Write each line exactly as it stands, from the line containing "Sports grūtniecības laikā" through the end of the data.

···

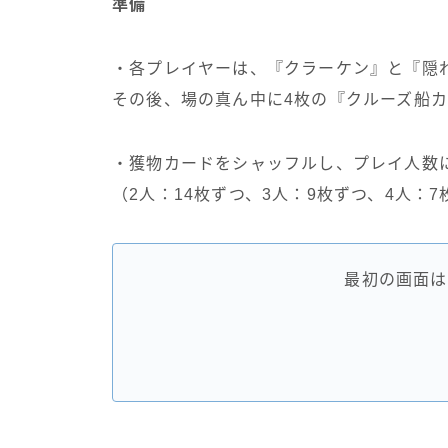
準備
・各プレイヤーは、『クラーケン』と『隠
その後、場の真ん中に4枚の『クルーズ船
・獲物カードをシャッフルし、プレイ人数
（2人：14枚ずつ、3人：9枚ずつ、4人：7
最初の画面は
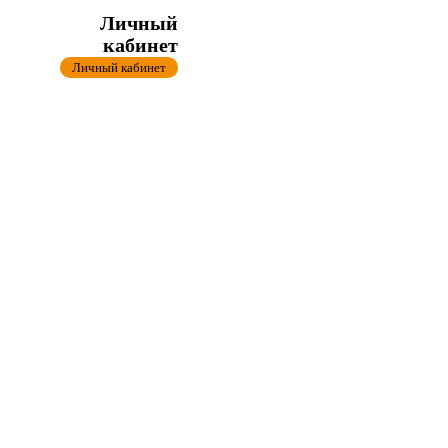
Личный
кабинет
Личный кабинет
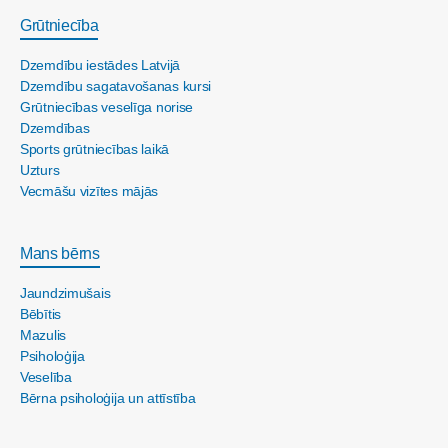
Grūtniecība
Dzemdību iestādes Latvijā
Dzemdību sagatavošanas kursi
Grūtniecības veselīga norise
Dzemdības
Sports grūtniecības laikā
Uzturs
Vecmāšu vizītes mājās
Mans bērns
Jaundzimušais
Bēbītis
Mazulis
Psiholoģija
Veselība
Bērna psiholoģija un attīstība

···

▶ **Completed exercise**:
Sports grūtniecības laikā
Uzturs
Vecmāšu vizītes mājās
Mans bērns
Jaundzimušais
Bēbītis
Mazulis
Psiholoģija
Veselība
Bērna psiholoģija un attīstība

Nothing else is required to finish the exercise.